DeepMind & OpenAI Unite for "AI Manhattan Project" Amid GPT-5.2 Codex Coding Win
AI Model Performance & Benchmarks
GPT-5 Struggles on FormulaOne Hard Problems Benchmark: GPT-5 scored 0% on the most difficult reasoning tasks in the new FormulaOne benchmark, designed to test advanced LLM capabilities. The benchmark remains "unsaturated," highlighting gaps in current AI reasoning. Researchers released the dataset and methodology for further evaluation.
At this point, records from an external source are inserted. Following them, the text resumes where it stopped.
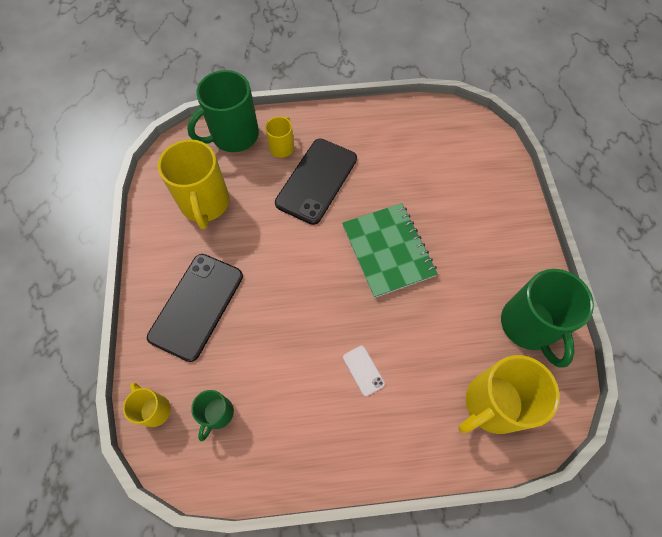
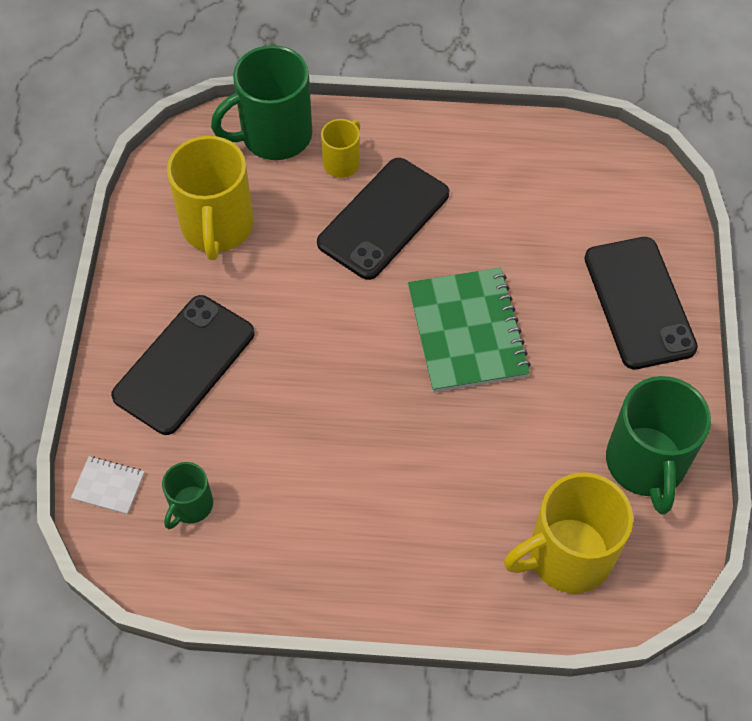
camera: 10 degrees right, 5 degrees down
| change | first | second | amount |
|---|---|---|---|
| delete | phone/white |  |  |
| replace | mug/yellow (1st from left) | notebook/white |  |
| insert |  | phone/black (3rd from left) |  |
GPT-5.2 Codex Leads in SWE-Bench Pro Coding Benchmark: GPT-5.2 Codex achieved the highest accuracy (56.4%) on the SWE-Bench Pro benchmark, outperforming competitors like Claude Opus 4.5 (52.1%) and Gemini 3 Pro (43.3%). The results underscore advancements in AI-assisted software engineering.
New Models & Releases
Mistral OCR 3 Launches with 74% Win Rate Over Predecessor: Mistral’s latest OCR model excels in processing handwriting, forms, scanned documents, and complex tables. It is now available via the AI Studio Playground and API, with benchmark results confirming superior performance across document types.
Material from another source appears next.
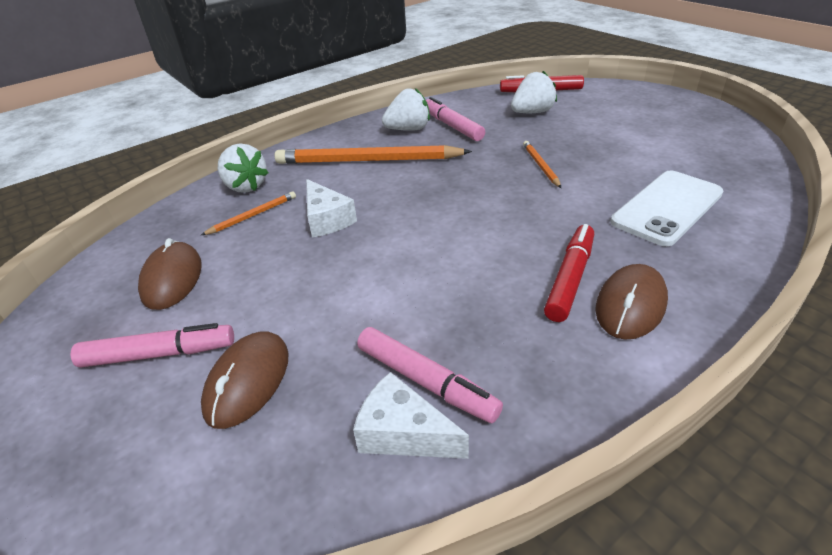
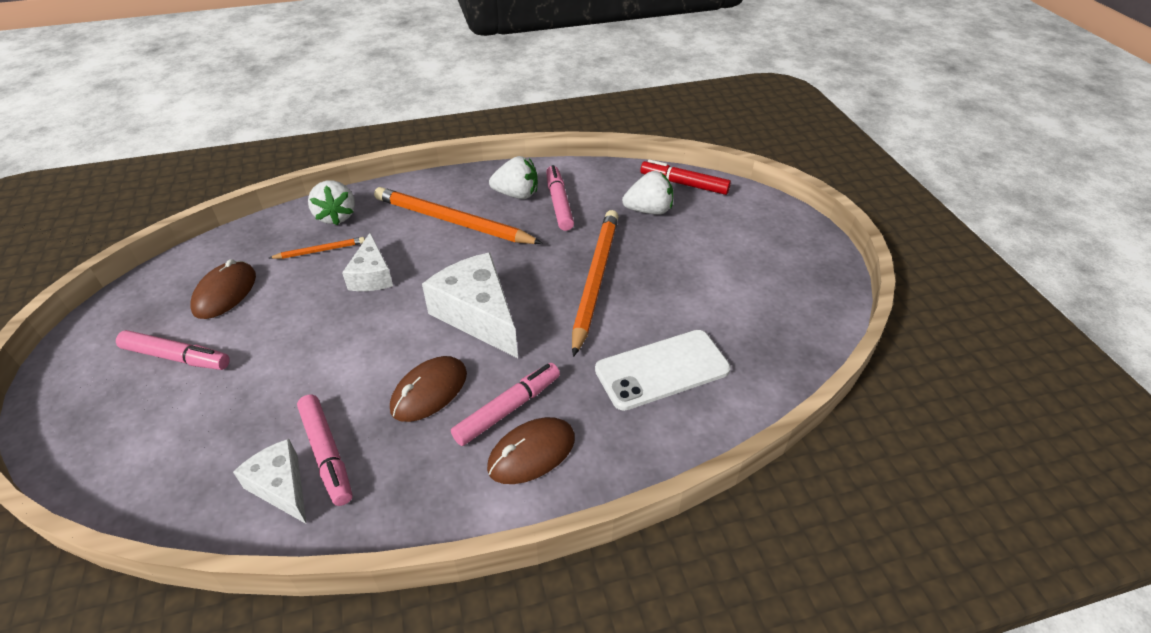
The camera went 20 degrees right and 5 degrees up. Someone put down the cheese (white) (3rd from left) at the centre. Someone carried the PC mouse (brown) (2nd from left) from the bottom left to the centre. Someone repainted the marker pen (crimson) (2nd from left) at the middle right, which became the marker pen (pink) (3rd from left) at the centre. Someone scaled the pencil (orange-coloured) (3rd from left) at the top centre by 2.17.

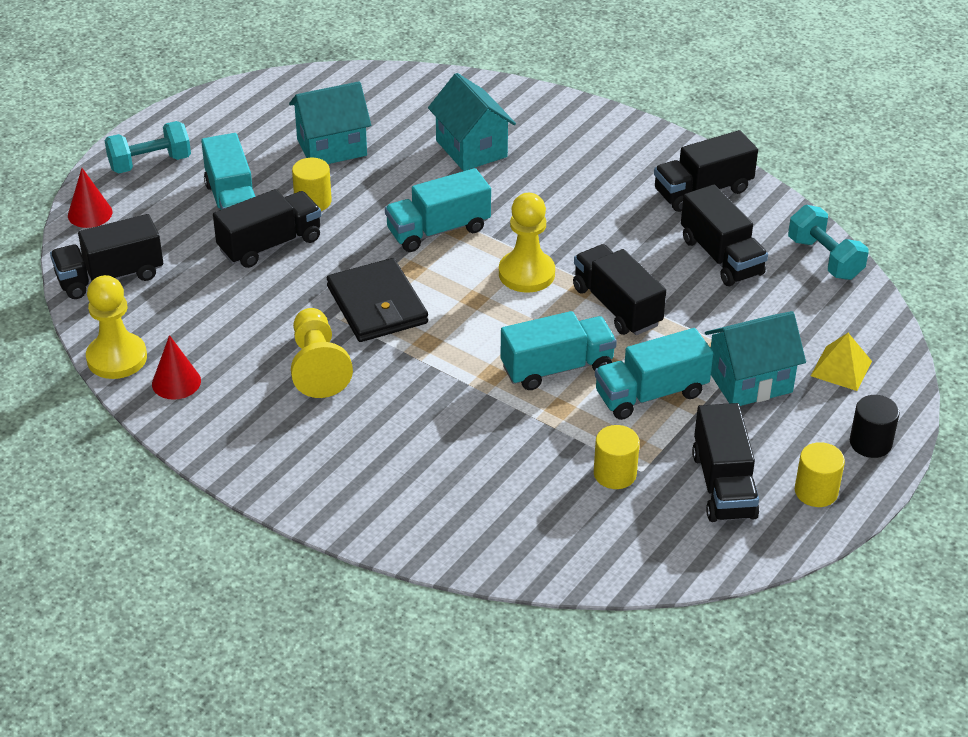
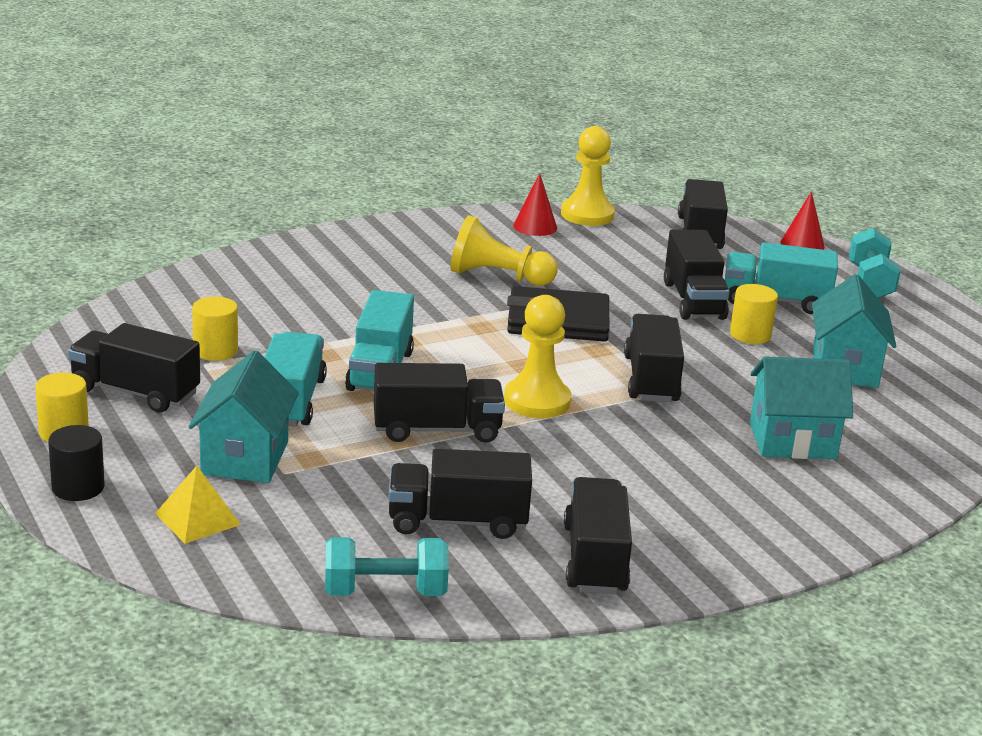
The camera went 115 degrees right and 15 degrees down. Someone repainted the truck (turquoise) (2nd from left) at the top centre, which became the truck (jet-black) (5th from left) at the centre.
AI Infrastructure & Performance Optimizations
Kimi K2 Achieves 28.3 Tokens/Sec on 4x Mac Studio Cluster: A user benchmarked Kimi K2 using llama.cpp RPC and Exo’s RDMA Tensor, with the latter delivering significant speed improvements. The comparison highlights Exo’s efficiency for local AI inference.
AI Tools & Developer Products
Echode: Agentic Coding Extension for VSCode: This new extension automates coding tasks (e.g., grepping, edits, diagnostics) with multiple modes (Agent, Plan, Ask). It supports various AI models, requires no config files, and is available on the VSCode Marketplace.
Industry Collaborations & Initiatives
Google DeepMind & OpenAI Partner for U.S. DOE’s "AI Manhattan Project": The two AI giants will combine reasoning models with federal datasets to accelerate scientific breakthroughs by 2030, focusing on fusion energy, climate modeling, and quantum computing. The Genesis Mission aims to enhance national security and sustainable energy solutions.